The team’s electrolyte halts the unwanted chemical reactions that take place with the electrolyte that separates the metal electrodes.
Prof. Jeremiah Johnson told BEST the electrolyte was made from two components: a liquid solvent and salt that is dissolved in the solvent.
He said: “So far, we have made the solvent by combining dimethylamine and either triflic chloride or triflic anhydride.
“Dimethylamine reacts with either of these to form a new nitrogen-sulfur bond that provides the final molecule. Once we have that, we add LiFSI salt (a commercially available salt) to it to form the final electrolyte.”

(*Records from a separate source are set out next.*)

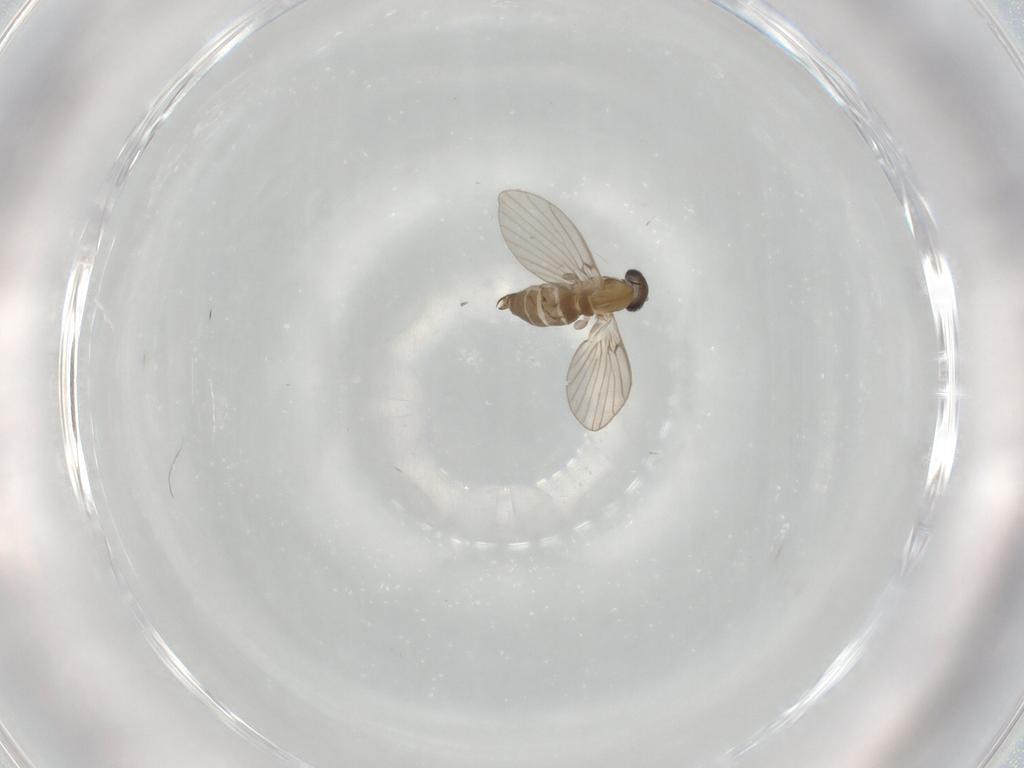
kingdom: Animalia
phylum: Arthropoda
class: Insecta
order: Diptera
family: Psychodidae
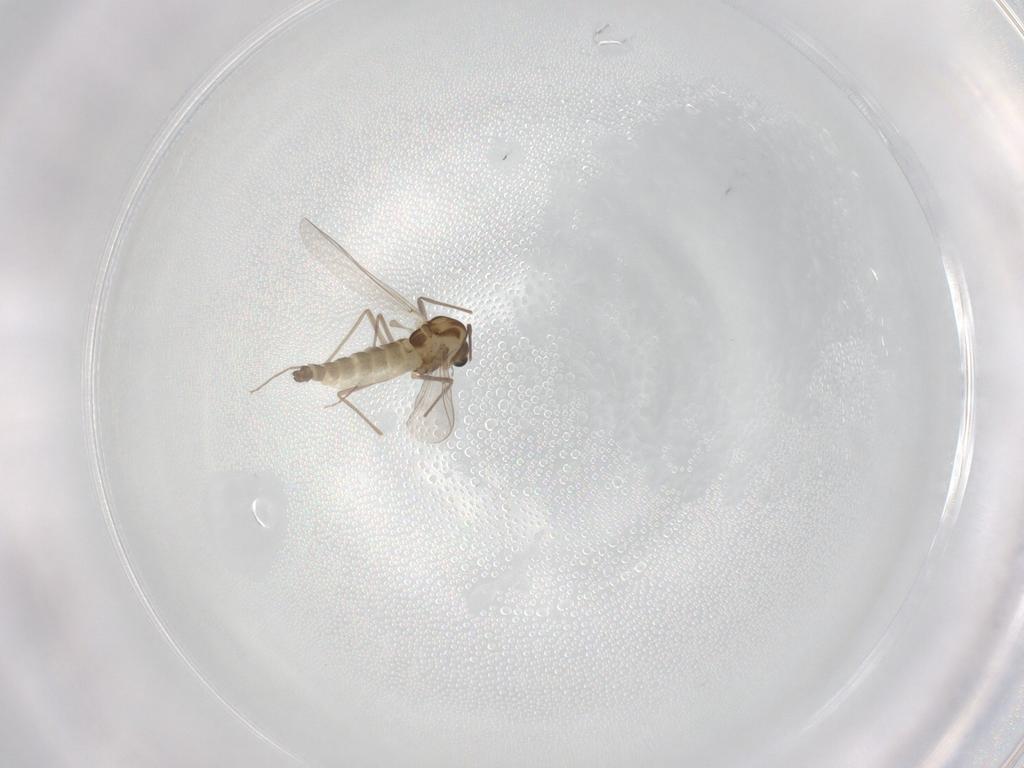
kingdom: Animalia
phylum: Arthropoda
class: Insecta
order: Diptera
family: Chironomidae
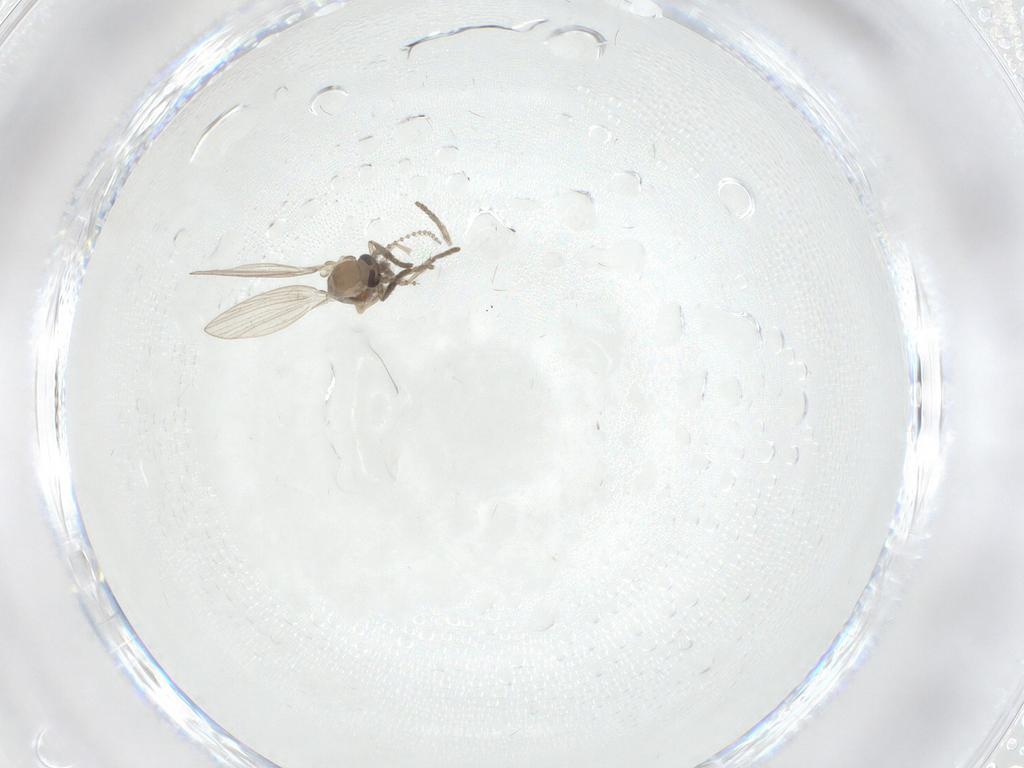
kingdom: Animalia
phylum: Arthropoda
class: Insecta
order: Diptera
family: Psychodidae
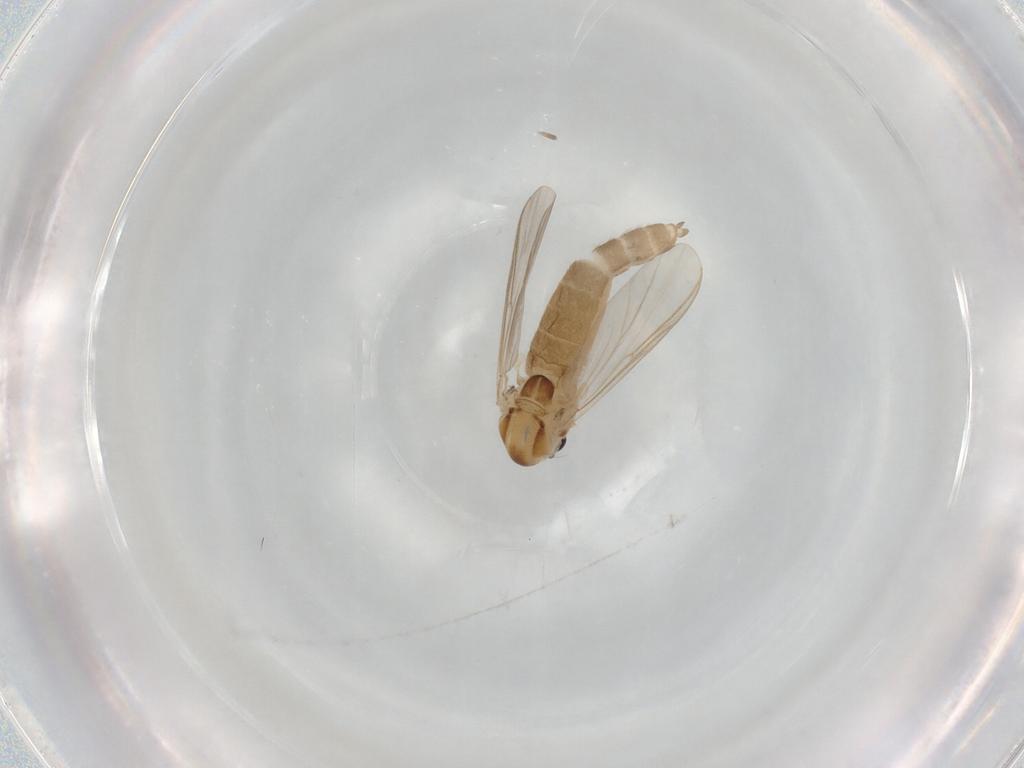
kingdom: Animalia
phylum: Arthropoda
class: Insecta
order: Diptera
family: Chironomidae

Researchers say the finding could make it possible for lithium-ion batteries to store about 420 Wh/kg, without sacrificing the cycle life.
The team say the carbon and fluorine electrolyte could be used as a “drop in” replacement for an existing electrolyte and would not require redesign of the entire battery system.
The research was published in the journal Nature Energy in a paper by MIT professors Ju Li, Yang Shao-Horn, and Jeremiah Johnson; postdoc Weijiang Xue; and 19 others at MIT.
The research was supported by the U.S. Department of Energy and the National Science Foundation, and used facilities at Brookhaven National Laboratory and Argonne National Laboratory.
The electrolyte was initially developed by Shao-Horn, Johnson, and other research members, as part of an effort to develop lithium-air batteries.
Shao-Horn, a professor of mechanical engineering and materials science and engineering, said: “The electrolyte is chemically resistant against oxidation of high-energy nickel-rich materials, preventing particle fracture and stabilising the positive electrode during cycling.
“The electrolyte also enables stable and reversible stripping and plating of lithium metal, an important step toward enabling rechargeable lithium-metal batteries with energy two times that of the state-the-art lithium-ion batteries.